DOCUMENT PASSAGE:
--- START ---

Single by Architects

from the album Holy Hell
- Released: 7 September 2017
- Recorded: 2017
- Studio: Middle Farm Studios (Newton Abbot, Devon, UK)
- Genre: Metalcore
- Length: 4:07
- Label: Epitaph; UNFD;
- Songwriters: Sam Carter; Josh Middleton; Adam Christianson; Alex Dean; Dan Searle;
- Producers: Architects; Jordan Fish;

Architects singles chronology
| "Gravity" (2017) | "Doomsday" (2017) | "Hereafter" (2018) |

Alternate cover
- Piano reprise version cover

= Doomsday (Architects song) =

"Doomsday" is a song by English metalcore band Architects. Originally released as a standalone single on 7 September 2017, the song is included in the band's eighth studio album Holy Hell, released on 9 November 2018. It was the first new material recorded by the group since the death of their original lead guitarist and primary songwriter Tom Searle in 2016. The track was written and self-produced by the band, with additional production from Bring Me the Horizon keyboardist Jordan Fish. "Doomsday" charted at number 17 on the UK Rock & Metal Singles Chart.

--- END ---

WHAT YOU WILL DO:
- 1) In the song overview, what position did "Doomsday" reach on the UK Rock & Metal Singles Chart?
- 2) Using the song overview, explain why "Doomsday" has a release date more than a year earlier than Holy Hell, the album that includes it.

THE DATA:
--- START ---

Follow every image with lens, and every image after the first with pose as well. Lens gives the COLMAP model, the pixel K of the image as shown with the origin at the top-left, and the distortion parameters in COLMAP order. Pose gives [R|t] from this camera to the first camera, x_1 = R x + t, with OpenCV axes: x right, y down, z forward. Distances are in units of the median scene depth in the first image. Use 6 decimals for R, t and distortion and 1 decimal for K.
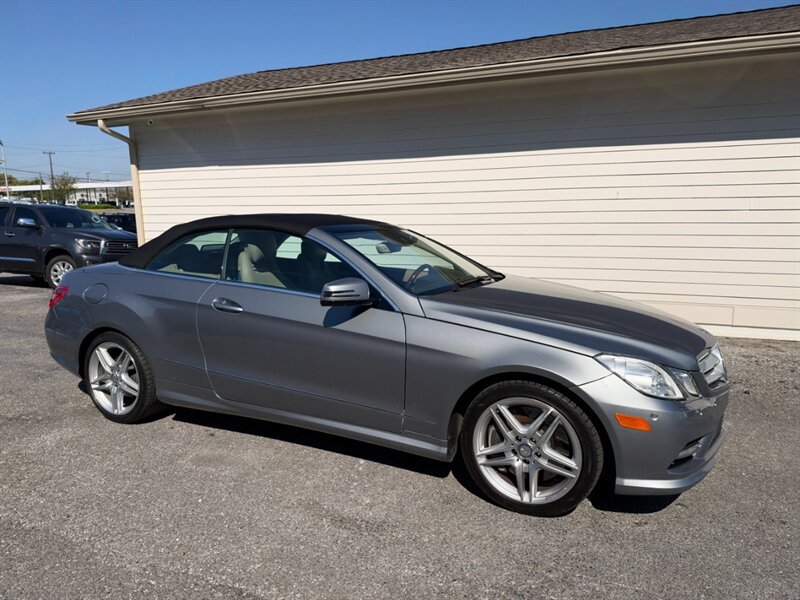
lens RADIAL K [[597.8, 0, 395.0], [0, 597.8, 282.7], [0, 0, 1]] dist [-0.007816, -0.010981]
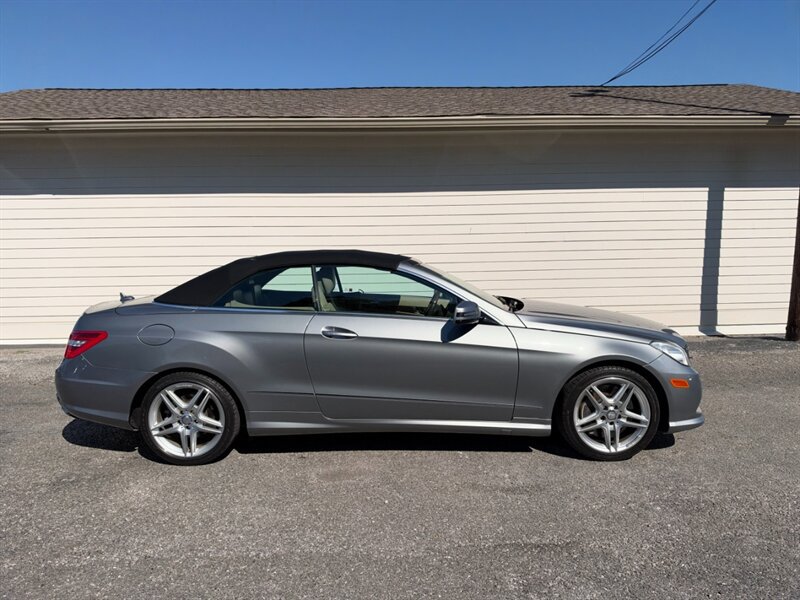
lens RADIAL K [[589.1, 0, 404.3], [0, 589.1, 297.0], [0, 0, 1]] dist [0.012346, -0.034432]
pose [[0.889013, -0.045744, 0.455591, -0.744965], [0.058018, 0.998231, -0.012984, -0.007906], [-0.454191, 0.037976, 0.890095, -0.029747]]
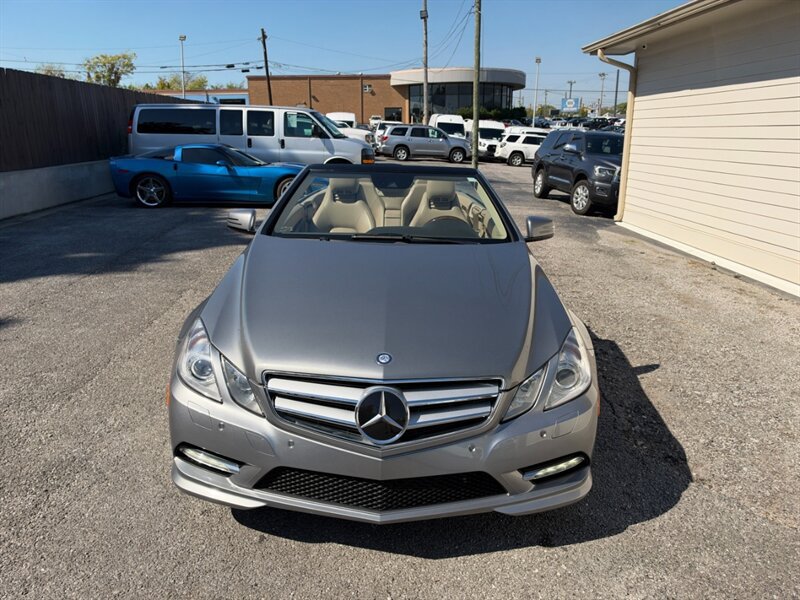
lens RADIAL K [[608.3, 0, 400.0], [0, 608.3, 300.0], [0, 0, 1]] dist [-0.052801, -0.004890]
pose [[0.441601, 0.253820, -0.860560, 1.094887], [-0.123554, 0.967215, 0.221876, -0.137069], [0.888664, 0.008345, 0.458484, 0.727381]]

--- END ---

TASK-BY-TASK OUTPUTS:
- 1) Number 17.

- 2) "Doomsday" first came out as a standalone single on 7 September 2017. It was later included on Holy Hell, which was released on 9 November 2018.